**Source material**.
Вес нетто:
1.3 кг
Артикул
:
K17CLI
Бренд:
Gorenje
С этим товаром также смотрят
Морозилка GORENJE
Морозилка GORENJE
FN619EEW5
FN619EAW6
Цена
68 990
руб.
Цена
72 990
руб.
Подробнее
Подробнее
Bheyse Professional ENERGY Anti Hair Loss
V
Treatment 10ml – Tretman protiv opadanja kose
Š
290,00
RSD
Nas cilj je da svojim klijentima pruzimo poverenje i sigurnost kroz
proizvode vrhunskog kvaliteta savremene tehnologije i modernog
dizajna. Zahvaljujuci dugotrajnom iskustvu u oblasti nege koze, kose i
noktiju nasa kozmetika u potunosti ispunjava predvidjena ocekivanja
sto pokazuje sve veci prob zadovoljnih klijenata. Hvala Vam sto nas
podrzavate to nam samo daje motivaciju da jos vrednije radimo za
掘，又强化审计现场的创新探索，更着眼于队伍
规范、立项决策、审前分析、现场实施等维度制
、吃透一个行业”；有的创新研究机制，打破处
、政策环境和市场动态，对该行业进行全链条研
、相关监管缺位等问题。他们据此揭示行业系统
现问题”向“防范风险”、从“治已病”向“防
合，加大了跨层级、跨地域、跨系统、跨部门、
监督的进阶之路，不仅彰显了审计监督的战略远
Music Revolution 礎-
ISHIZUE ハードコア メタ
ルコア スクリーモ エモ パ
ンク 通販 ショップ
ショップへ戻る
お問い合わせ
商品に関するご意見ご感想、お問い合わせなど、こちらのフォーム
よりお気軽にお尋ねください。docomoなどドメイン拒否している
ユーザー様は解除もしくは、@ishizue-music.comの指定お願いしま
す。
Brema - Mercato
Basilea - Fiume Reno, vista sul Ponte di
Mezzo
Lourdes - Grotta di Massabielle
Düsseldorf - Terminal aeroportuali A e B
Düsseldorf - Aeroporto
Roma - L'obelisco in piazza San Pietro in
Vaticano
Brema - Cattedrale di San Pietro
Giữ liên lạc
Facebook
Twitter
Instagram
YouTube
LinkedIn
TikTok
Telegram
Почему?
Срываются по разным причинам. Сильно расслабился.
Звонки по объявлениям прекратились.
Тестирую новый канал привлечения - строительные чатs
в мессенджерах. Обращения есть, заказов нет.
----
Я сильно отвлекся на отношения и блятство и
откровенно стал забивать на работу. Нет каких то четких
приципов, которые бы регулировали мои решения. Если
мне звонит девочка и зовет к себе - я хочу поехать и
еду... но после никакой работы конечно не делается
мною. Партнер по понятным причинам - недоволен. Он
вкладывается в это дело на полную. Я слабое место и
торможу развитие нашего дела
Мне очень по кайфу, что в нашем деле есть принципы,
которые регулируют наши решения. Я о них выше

**What is needed**.
Your answer should be the material, retyped exactly as written.

**Result for this exercise**.
Вес нетто:
1.3 кг
Артикул
:
K17CLI
Бренд:
Gorenje
С этим товаром также смотрят
Морозилка GORENJE
Морозилка GORENJE
FN619EEW5
FN619EAW6
Цена
68 990
руб.
Цена
72 990
руб.
Подробнее
Подробнее
Bheyse Professional ENERGY Anti Hair Loss
V
Treatment 10ml – Tretman protiv opadanja kose
Š
290,00
RSD
Nas cilj je da svojim klijentima pruzimo poverenje i sigurnost kroz
proizvode vrhunskog kvaliteta savremene tehnologije i modernog
dizajna. Zahvaljujuci dugotrajnom iskustvu u oblasti nege koze, kose i
noktiju nasa kozmetika u potunosti ispunjava predvidjena ocekivanja
sto pokazuje sve veci prob zadovoljnih klijenata. Hvala Vam sto nas
podrzavate to nam samo daje motivaciju da jos vrednije radimo za
掘，又强化审计现场的创新探索，更着眼于队伍
规范、立项决策、审前分析、现场实施等维度制
、吃透一个行业”；有的创新研究机制，打破处
、政策环境和市场动态，对该行业进行全链条研
、相关监管缺位等问题。他们据此揭示行业系统
现问题”向“防范风险”、从“治已病”向“防
合，加大了跨层级、跨地域、跨系统、跨部门、
监督的进阶之路，不仅彰显了审计监督的战略远
Music Revolution 礎-
ISHIZUE ハードコア メタ
ルコア スクリーモ エモ パ
ンク 通販 ショップ
ショップへ戻る
お問い合わせ
商品に関するご意見ご感想、お問い合わせなど、こちらのフォーム
よりお気軽にお尋ねください。docomoなどドメイン拒否している
ユーザー様は解除もしくは、@ishizue-music.comの指定お願いしま
す。
Brema - Mercato
Basilea - Fiume Reno, vista sul Ponte di
Mezzo
Lourdes - Grotta di Massabielle
Düsseldorf - Terminal aeroportuali A e B
Düsseldorf - Aeroporto
Roma - L'obelisco in piazza San Pietro in
Vaticano
Brema - Cattedrale di San Pietro
Giữ liên lạc
Facebook
Twitter
Instagram
YouTube
LinkedIn
TikTok
Telegram
Почему?
Срываются по разным причинам. Сильно расслабился.
Звонки по объявлениям прекратились.
Тестирую новый канал привлечения - строительные чатs
в мессенджерах. Обращения есть, заказов нет.
----
Я сильно отвлекся на отношения и блятство и
откровенно стал забивать на работу. Нет каких то четких
приципов, которые бы регулировали мои решения. Если
мне звонит девочка и зовет к себе - я хочу поехать и
еду... но после никакой работы конечно не делается
мною. Партнер по понятным причинам - недоволен. Он
вкладывается в это дело на полную. Я слабое место и
торможу развитие нашего дела
Мне очень по кайфу, что в нашем деле есть принципы,
которые регулируют наши решения. Я о них выше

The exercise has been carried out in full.